State Key Laboratory of Pollution Control and Resource Reuse, College of Environmental Science and Engineering, Tongji University, Shanghai 200092, People's Republic of China.
Shanghai Institute of Intelligent Science and Technology, Tongji University, Shanghai 200092, People's Republic of China.
Environ Sci Technol. 2024 Jul 2;58(26):11727-11736. doi: 10.1021/acs.est.4c03391. Epub 2024 Jun 5.
Satellite evidence indicates a global increase in lacustrine algal blooms. These blooms can drift with winds, resulting in significant changes of the algal biomass spatial distribution, which is crucial in bloom formation. However, the lack of long-term, large-scale observational data has limited our understanding of bloom drift. Here, we have developed a novel method to track the drift using multi-source remote sensing satellites and presented a comprehensive bloom drift data set for four typical lakes: Lake Taihu (China, 2011-2021), Lake Chaohu (China, 2011-2020), Lake Dianchi (China, 2003-2021), and Lake Erie (North America, 2003-2021). We found that blooms closer to the water surface tend to drift faster. Higher temperatures and lower wind speeds bring blooms closer to the water surface, therefore accelerating drift and increasing biomass transportation. Under ongoing climate change, algal blooms are increasingly likely to spread over larger areas and accumulate in downwind waters, thereby posing a heightened risk to water resources. Our research greatly improves the understanding of algal bloom dynamics and provides new insights into the driving factors behind the global expansion of algal blooms. Our bloom-drift-tracking methodology also paves the way for the development of high-precision algal bloom prediction models.

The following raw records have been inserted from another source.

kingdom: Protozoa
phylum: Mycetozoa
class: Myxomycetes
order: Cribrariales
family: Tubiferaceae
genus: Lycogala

卫星证据表明,湖泊藻类水华在全球范围内呈增加趋势。这些水华可以随风漂移,导致藻类生物量空间分布发生显著变化,这对水华形成至关重要。然而,长期、大规模观测数据的缺乏限制了我们对水华漂移的理解。在这里,我们开发了一种利用多源遥感卫星跟踪漂移的新方法,并为四个典型湖泊(中国太湖[2011-2021]、中国巢湖[2011-2020]、中国滇池[2003-2021]和北美伊利湖[2003-2021])提供了全面的水华漂移数据集。我们发现,靠近水面的水华往往漂移得更快。较高的温度和较低的风速使水华更接近水面,从而加速了漂移并增加了生物量的输送。在当前的气候变化下,藻类水华越来越有可能在更大的区域内扩散,并在顺风水域积聚,从而对水资源构成更高的风险。我们的研究大大提高了对藻类水华动态的认识,并为藻类水华全球扩张的驱动因素提供了新的见解。我们的水华漂移跟踪方法也为高精度藻类水华预测模型的开发铺平了道路。